You may not need to invest more money to learn more, but you do need to know where to look. Most businesses will have more data available than anyone has time to properly use. Ensure that you consider these sources before you reach for a credit card.

Customer Feedback

  • Talk to your Customer Services Manager to understand what topics are prompting customers to get in touch by email, phone or social media. Can reasons for contact be reduced with more information or self-service online?
  • Has there been any recent customer satisfaction surveys? There will usually be some useful nuggets of qualitative data.
  • Company and Product reviews: What is being said about you? These are customers who have taken time to write about their experience, and should be listened to. Don't only check your paid-for solution (if you use one), check other review sites as well.


  • Not for the faint-hearted, but ask your colleagues in the office what 'one thing' they would change on the website (if they've not already voiced their opinions!). As ecommerce professionals, we'll view and use online stores in a different way, and may overlook something.
  • In a multichannel company, take some time to talk to store managers about customers and questions they ask. Online and offline buying behaviour often differs but you can still learn something from each other.

In-house Reporting

  • Sales data. There's a wealth of information here, and most useful when compared with previous period. If sales in a particular category are down, then have you lost visibility in search results, is industry demand lower, or do your competitors now have a more attractive product than you?
  • Profit and Loss statements. Profit is determined by outgoing costs, so: Have you reviewed fulfilment contracts recently? Are there process efficiencies to be found? Or is your packaging supplier still priced competitively?
  • Stock holding. If sell-through is low on a specific item, then what can you do to increase visibility, click-through and conversion?

User Behaviour

  • The humble marketing email will tell you which categories or articles your customer database is currently interested in.
  • Online user testing. It can be low-cost and easy to see users interacting with your website, with tools such as User Testing and What Users Do.
  • If you're serving product recommendations, then you may be able to see which products are bought as add-ons when an item has been Added to Basket.
  • Heatmap and user behaviour tools such as Hotjar and Crazy Egg. For example, overlay this with your Time On Page metric to understand if visitors are reading down to the bottom of articles, and which onward links are proving popular.
  • Be sure to know the winners and losers from any A/B or MVT tests you have been running.

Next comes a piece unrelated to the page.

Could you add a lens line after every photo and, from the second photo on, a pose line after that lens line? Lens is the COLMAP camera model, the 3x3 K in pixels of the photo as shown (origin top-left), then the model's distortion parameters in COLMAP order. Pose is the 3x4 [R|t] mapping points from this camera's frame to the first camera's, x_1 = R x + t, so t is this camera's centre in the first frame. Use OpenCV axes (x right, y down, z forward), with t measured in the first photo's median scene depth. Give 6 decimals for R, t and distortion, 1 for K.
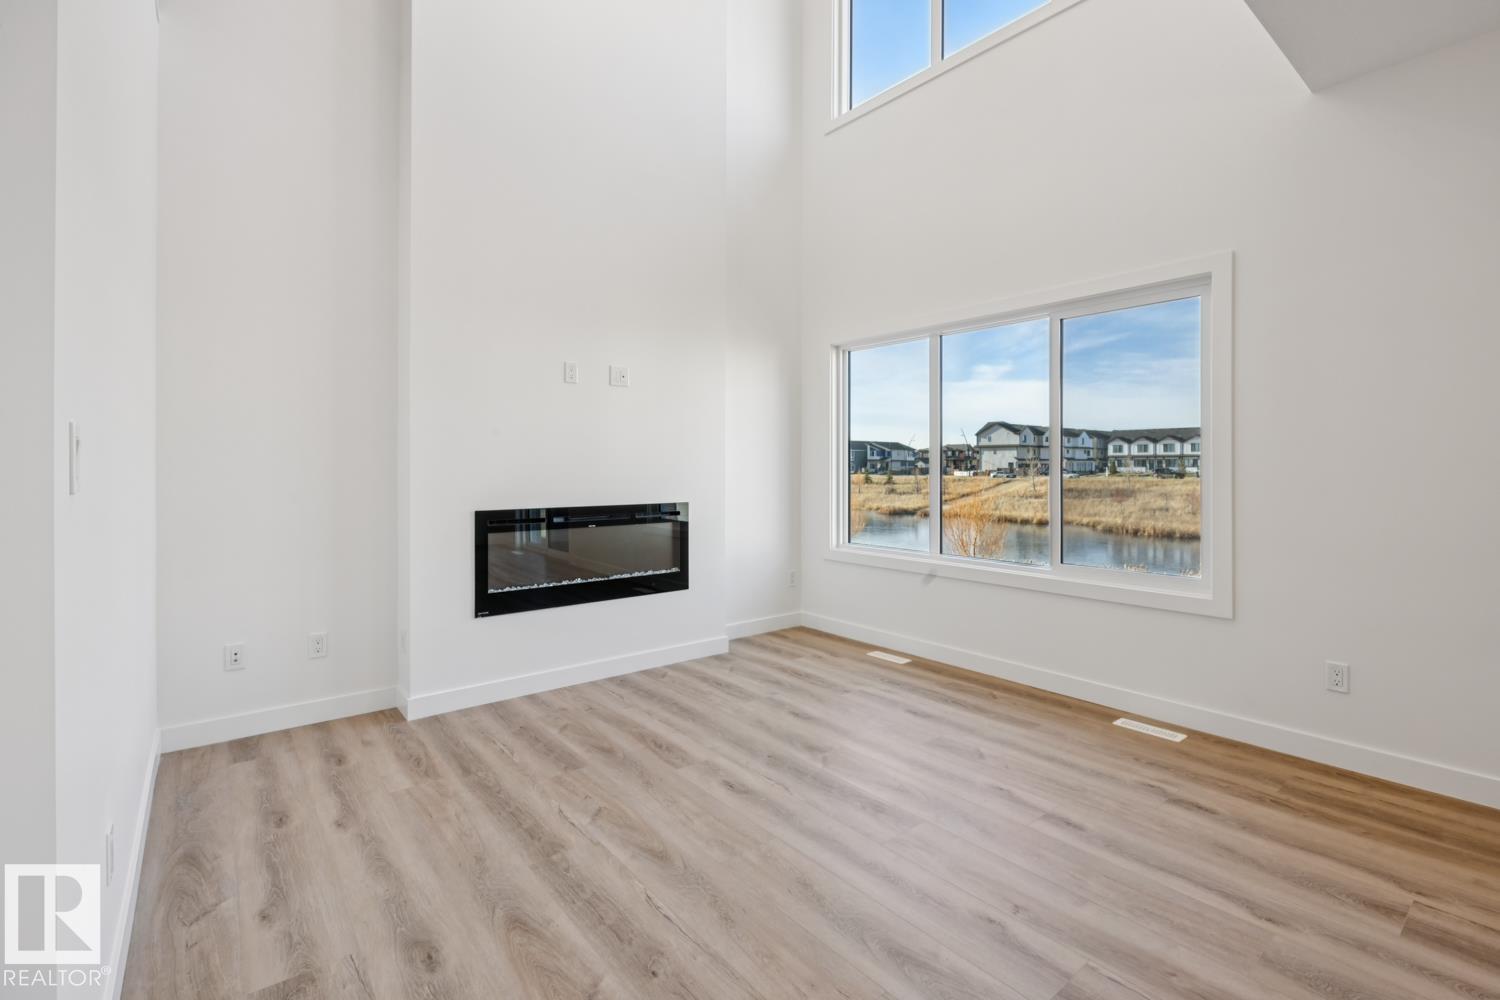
lens RADIAL K [[691.5, 0, 808.1], [0, 691.5, 476.1], [0, 0, 1]] dist [-0.001811, 0.000636]
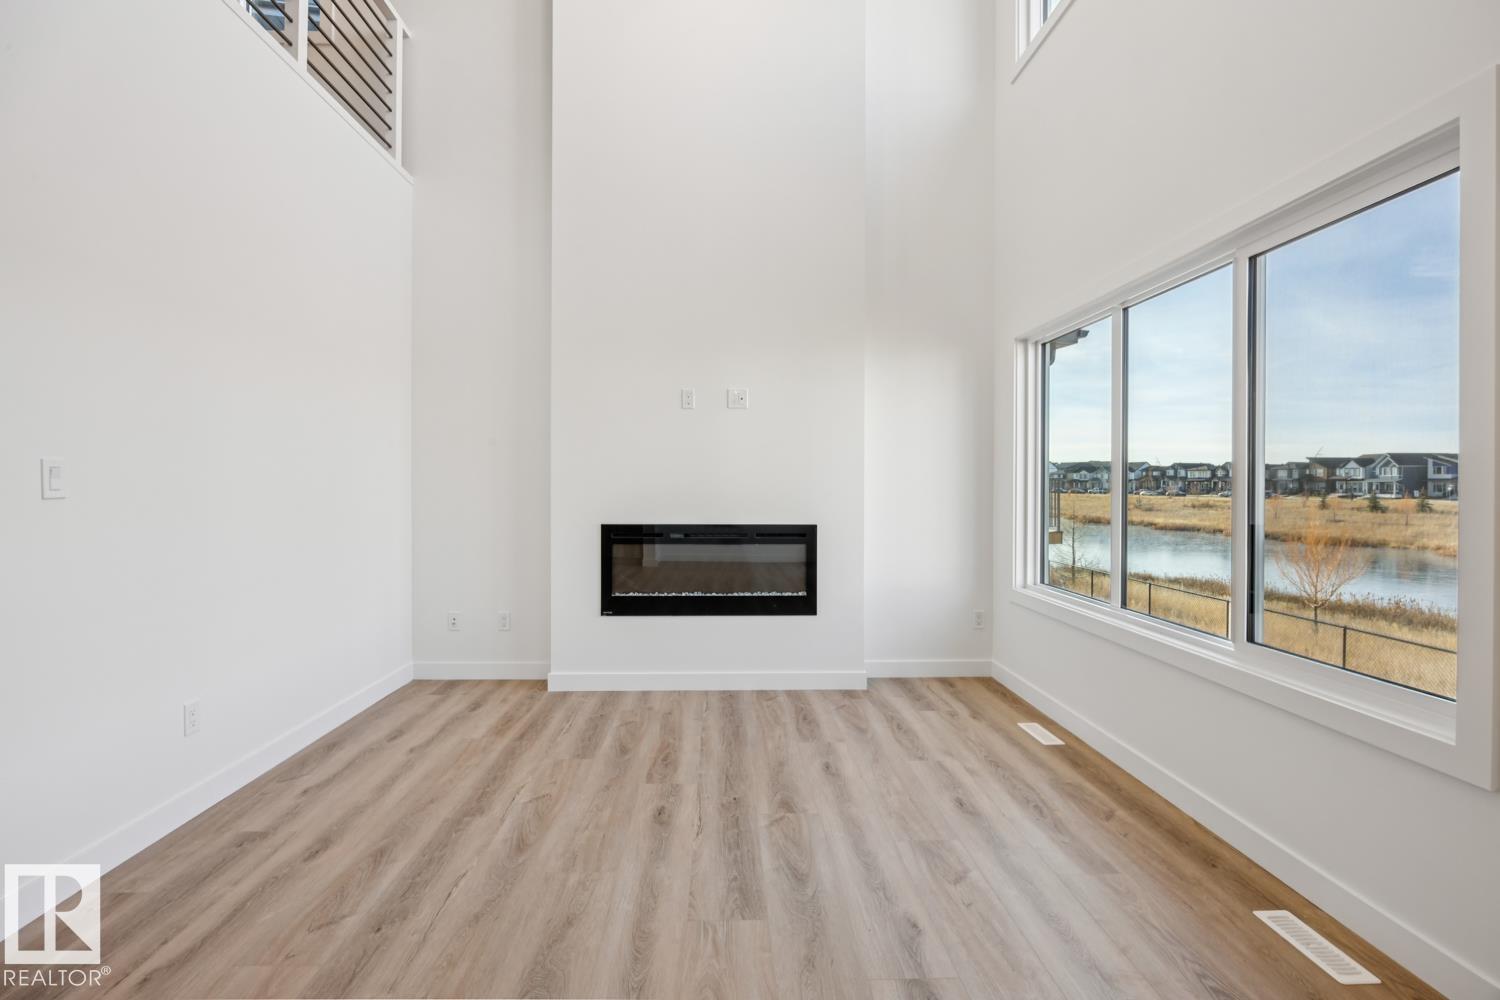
lens RADIAL K [[705.5, 0, 750.0], [0, 705.5, 500.0], [0, 0, 1]] dist [-0.012791, 0.000382]
pose [[0.773882, 0.015683, -0.633135, 0.469993], [-0.012490, 0.999877, 0.009500, -0.005349], [0.633206, 0.000556, 0.773983, 0.236604]]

  • Use previous performance as an indicator. You need to have a good idea of the history of your website.
  • There are many tools you can use to access industry and competitor data. Options include SimilarWeb, SEM Rush and Advanced Web Rankings. Free trials are available.
  • Site speed. A faster site will help with site visibility in search results,and reduce visitor frustration. Google PageSpeed and WebPageTest are free to use.
  • Check in to your Google Search Console as well to see how Google views your website, including any errors it sees.

Whoa, That's Too Much!

I am not advocating that you review all of these every week. However, I would recommend dedicating time each week to learn more about what visitors are doing and buying (or more importantly, not buying).

We may only be looking for a spark to generate an idea. And the more we persevere, then the better the chance of finding something to act on.

Most businesses are now drowning in data. The key is to know how to use it, what decisions to make as a result, and how you measure success. You probably already have a list of ideas you'd like to add to the roadmap: Use data to prioritise development, addressing areas that need improvement first.

And don't forget to celebrate success, it's ok to feel good when you've made a positive impact to your company profitability. Even if you don't win the admiration of your colleagues.